エレーナの服装も素朴でかわいらしく、毒舌を吐き泣きながら手を貸す女友達との友情にもグッとくる。もちろん息子の葛藤や愛にも。このテーマにしてシリアスでもドタバタでもなく、ほっこりさせるヒューマンコメディの味わいが素晴らしい!着々と“終活”を進める、吹き出してしまうほどユーモラスで前向きなエレーナのチャーミングさも大きな要因だが、ウラジーミル・コット監督の手腕は当然、注目すべし。本作が日本公開初だが、過去3作品すべて多数の賞を受賞している逸材だ。(映画ライター・折田千鶴子)
トビー・フーパーもブライアン・デ・パルマも仰天!?ぶっ飛んだストーリーが気づけばジーンときちゃう『ゴーストマスター』(12月6日公開)
名前だけは巨匠監督にそっくりの気弱なダメ助監督・黒沢明が、日々の鬱屈をぶつけて書き上げたホラー映画脚本に悪霊が宿り、壁ドン映画の撮影現場に混乱と恐怖の大渦を巻き起こす。果たして黒沢はモンスター化した主演俳優の怨念を成仏させることができるのか?

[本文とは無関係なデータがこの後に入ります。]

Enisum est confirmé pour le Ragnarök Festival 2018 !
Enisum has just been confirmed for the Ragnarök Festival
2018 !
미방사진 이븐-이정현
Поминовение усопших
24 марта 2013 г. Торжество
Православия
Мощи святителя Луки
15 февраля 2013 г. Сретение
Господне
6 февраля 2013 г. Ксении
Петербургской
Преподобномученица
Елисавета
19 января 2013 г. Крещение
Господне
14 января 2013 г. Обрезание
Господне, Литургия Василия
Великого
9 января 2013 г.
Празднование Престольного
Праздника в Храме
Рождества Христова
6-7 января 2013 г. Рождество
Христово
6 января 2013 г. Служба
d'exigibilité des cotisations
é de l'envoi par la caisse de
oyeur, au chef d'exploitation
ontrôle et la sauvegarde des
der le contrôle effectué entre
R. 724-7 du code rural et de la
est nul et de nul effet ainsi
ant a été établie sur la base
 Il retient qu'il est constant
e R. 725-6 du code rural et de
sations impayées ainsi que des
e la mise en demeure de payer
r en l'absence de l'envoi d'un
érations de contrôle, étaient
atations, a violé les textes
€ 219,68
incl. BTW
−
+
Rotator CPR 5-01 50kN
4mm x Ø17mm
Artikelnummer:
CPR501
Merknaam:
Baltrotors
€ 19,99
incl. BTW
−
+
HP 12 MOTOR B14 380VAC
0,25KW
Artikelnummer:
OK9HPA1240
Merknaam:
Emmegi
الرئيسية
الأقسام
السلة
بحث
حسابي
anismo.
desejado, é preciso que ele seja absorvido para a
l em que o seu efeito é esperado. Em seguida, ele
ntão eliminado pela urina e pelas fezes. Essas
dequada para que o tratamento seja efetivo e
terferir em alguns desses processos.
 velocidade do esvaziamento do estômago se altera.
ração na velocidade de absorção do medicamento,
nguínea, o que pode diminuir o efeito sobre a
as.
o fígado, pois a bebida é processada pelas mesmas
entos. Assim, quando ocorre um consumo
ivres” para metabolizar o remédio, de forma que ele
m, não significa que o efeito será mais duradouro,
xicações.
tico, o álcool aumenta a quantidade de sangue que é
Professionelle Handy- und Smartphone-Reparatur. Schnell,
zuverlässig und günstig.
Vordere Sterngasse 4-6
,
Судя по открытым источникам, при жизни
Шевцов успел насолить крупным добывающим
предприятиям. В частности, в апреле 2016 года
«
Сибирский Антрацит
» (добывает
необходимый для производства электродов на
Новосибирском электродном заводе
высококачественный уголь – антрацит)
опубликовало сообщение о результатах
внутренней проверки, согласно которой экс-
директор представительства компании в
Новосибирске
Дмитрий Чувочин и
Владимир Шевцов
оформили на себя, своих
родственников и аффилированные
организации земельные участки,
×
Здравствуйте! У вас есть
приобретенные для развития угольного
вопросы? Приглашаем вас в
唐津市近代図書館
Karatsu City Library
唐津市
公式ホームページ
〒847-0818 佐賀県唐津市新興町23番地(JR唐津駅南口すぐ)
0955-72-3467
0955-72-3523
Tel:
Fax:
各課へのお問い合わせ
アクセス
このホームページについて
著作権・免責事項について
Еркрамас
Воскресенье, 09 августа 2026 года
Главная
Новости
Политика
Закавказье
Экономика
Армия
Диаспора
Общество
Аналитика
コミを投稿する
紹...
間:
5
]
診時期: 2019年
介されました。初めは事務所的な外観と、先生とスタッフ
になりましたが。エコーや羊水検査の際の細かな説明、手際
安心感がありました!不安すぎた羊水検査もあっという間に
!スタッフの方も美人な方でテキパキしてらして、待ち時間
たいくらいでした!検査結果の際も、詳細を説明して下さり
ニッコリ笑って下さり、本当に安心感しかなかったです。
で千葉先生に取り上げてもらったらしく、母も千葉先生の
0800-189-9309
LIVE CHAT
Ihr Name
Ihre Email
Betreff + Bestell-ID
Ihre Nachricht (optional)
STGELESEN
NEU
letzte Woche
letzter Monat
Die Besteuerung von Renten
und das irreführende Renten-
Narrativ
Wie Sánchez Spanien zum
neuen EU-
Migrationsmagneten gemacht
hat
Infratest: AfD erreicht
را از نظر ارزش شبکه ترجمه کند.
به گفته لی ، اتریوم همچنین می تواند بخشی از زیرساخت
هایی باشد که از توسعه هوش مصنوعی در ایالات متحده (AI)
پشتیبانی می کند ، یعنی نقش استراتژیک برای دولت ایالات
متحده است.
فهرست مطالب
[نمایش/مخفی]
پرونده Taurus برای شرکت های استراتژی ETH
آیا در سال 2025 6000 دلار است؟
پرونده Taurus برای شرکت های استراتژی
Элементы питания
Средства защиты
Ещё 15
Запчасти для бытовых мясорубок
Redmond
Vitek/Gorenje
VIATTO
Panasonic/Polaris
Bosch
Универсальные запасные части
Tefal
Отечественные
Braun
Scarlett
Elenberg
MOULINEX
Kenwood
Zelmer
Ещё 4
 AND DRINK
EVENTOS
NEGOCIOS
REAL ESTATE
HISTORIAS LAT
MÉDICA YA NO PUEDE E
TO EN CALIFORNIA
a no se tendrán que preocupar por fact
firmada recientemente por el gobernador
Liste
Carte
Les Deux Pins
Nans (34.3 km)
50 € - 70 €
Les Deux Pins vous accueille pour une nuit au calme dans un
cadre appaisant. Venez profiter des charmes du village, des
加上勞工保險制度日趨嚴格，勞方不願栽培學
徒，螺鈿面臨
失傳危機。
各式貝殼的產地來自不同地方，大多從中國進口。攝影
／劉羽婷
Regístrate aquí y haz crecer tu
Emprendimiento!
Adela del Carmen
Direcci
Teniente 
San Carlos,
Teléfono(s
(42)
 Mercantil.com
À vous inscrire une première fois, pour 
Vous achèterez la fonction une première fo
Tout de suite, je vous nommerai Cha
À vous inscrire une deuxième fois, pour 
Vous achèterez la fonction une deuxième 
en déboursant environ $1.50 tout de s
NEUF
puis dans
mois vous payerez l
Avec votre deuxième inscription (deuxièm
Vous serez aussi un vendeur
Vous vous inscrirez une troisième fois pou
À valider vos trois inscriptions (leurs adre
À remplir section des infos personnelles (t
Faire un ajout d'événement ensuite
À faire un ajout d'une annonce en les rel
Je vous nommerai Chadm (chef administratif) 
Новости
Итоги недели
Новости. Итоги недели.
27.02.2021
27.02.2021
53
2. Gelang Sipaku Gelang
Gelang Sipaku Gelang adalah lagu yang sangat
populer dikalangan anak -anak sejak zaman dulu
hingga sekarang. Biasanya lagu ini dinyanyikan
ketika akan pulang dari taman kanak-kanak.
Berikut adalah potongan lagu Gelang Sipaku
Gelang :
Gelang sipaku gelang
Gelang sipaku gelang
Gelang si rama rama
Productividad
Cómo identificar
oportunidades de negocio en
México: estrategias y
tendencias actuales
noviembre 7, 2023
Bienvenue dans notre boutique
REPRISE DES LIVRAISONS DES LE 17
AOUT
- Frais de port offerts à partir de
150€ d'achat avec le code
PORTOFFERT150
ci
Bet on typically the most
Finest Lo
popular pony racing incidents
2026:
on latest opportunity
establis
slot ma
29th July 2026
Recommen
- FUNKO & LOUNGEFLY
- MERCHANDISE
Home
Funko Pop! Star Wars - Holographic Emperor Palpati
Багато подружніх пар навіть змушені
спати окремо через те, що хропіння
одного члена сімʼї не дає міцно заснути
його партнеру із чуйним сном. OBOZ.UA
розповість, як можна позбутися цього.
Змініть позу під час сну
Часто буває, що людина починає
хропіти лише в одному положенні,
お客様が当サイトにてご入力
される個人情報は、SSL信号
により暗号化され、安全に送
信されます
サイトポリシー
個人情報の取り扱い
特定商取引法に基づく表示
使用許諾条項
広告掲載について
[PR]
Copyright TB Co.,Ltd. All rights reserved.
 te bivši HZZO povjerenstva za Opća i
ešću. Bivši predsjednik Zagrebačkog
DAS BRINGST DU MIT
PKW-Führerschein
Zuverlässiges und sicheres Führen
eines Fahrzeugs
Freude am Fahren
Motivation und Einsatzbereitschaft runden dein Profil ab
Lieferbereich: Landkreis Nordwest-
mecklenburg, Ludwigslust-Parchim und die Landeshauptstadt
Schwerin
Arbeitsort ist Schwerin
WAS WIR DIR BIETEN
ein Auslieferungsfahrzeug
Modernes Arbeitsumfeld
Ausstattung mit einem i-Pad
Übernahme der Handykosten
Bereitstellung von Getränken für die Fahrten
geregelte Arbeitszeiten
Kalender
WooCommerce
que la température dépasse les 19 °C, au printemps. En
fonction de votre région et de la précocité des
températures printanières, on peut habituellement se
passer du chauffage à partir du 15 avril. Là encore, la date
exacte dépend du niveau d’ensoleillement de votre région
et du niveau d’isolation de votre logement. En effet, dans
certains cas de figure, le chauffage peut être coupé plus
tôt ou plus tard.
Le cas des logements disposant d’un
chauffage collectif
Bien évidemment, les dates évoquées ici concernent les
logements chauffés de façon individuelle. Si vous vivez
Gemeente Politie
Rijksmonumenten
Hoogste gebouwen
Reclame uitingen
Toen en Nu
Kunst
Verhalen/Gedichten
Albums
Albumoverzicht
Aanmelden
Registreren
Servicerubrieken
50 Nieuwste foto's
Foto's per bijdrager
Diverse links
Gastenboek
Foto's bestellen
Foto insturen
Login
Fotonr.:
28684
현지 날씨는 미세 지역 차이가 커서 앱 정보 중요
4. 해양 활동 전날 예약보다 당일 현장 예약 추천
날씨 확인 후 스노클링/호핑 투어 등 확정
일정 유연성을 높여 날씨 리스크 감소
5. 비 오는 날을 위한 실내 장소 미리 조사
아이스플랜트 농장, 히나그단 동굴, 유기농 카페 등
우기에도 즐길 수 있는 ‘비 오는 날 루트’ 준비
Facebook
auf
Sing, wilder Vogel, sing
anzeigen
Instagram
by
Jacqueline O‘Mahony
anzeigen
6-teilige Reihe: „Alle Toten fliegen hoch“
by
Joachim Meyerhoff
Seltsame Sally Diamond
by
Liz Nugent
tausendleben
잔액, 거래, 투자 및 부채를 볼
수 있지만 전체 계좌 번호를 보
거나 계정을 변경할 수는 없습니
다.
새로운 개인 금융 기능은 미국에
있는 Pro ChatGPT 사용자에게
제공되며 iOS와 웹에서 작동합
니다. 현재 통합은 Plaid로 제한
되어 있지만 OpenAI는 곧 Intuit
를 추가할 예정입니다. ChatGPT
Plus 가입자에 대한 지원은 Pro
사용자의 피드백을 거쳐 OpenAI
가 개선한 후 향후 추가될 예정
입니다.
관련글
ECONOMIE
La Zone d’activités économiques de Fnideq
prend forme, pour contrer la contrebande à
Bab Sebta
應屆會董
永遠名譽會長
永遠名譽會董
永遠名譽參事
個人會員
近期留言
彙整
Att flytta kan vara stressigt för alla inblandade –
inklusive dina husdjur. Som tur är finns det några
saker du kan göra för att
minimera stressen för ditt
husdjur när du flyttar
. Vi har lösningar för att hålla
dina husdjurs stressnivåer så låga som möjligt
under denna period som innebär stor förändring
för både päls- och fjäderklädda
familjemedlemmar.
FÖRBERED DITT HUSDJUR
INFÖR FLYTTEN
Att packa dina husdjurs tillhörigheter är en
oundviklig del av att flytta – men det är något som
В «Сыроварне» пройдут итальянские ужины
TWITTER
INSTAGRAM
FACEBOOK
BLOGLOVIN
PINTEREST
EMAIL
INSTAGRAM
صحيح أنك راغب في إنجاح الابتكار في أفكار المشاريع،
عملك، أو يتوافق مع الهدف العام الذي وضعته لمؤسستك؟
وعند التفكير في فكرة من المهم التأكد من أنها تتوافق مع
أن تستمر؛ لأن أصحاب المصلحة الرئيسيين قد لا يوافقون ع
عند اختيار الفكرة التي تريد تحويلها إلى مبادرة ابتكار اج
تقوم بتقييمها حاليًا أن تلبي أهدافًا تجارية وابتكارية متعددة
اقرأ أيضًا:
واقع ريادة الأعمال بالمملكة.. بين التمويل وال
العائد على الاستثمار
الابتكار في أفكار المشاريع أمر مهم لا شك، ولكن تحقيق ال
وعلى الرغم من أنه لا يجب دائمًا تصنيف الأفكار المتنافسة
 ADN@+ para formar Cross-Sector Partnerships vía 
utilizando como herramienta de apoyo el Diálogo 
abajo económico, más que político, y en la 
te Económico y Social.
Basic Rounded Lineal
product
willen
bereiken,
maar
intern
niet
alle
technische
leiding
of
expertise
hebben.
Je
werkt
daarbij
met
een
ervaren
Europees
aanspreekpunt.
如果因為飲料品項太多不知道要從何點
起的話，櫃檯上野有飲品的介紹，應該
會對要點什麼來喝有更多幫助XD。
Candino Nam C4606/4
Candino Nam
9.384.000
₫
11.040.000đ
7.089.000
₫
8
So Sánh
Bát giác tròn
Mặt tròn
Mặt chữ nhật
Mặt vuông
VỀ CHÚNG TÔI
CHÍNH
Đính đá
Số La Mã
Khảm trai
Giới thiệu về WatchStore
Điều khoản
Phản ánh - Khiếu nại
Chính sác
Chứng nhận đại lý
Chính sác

愛すべきB級映画へのオマージュが詰まったホラーコメディだが、ハチャメチャなストーリーに翻弄されているうちに、名状しがたいエモさに包まれて感動してしまう怪作。猛烈にクセが強いのでアリかナシかは人によって大きく分かれそうだが、「映画を観たい!」が高じて「映画になりたい!」と訳のわからないことを思ったことがある人には激しくおススメ。(映画ライター・村山章)
マフィアに殺し屋…危ない奴らの友情や裏切りを描くスコセッシの真骨頂『アイリッシュマン』(Netflix配信中)
大ヒット作『ジョーカー』(公開中)にも影響を与えた『タクシードライバー』(76)、『キング・オブ・コメディ』(83)をはじめ、数々の傑作を世に送り出した巨匠マーティン・スコセッシ、名優ロバート・デ・ニーロの黄金コンビが久々に復活。労働組合運動の裏側で暗躍したマフィアのもと、幾多の“汚れ仕事”に関与した実在の殺し屋フランク・シーランの人生を通して、第二次世界大戦後のアメリカ現代史を描き上げた大作だ。
驚くほど多くのキャラクターが登場しては消えて(殺されて)いく複雑怪奇なドラマだが、裏社会に生きる男たちの友情と裏切りをあぶり出す演出、脚本、演技のすべてが絶品で、豊かな哀歓が息づく映像世界は圧巻の見応え。主人公の数十年もの軌跡を演じたデ・ニーロに加え、アル・パチーノ、ジョー・ペシを若返らせた視覚効果も驚異的で、今後の全米賞レースをチェックするうえでも必見の一作だ。(映画ライター・高橋諭治)
週末に映画を観たいけれど、どの作品を選べばいいかわからない…という人は、ぜひこのレビューを参考にお気に入りの1本を見つけてみて!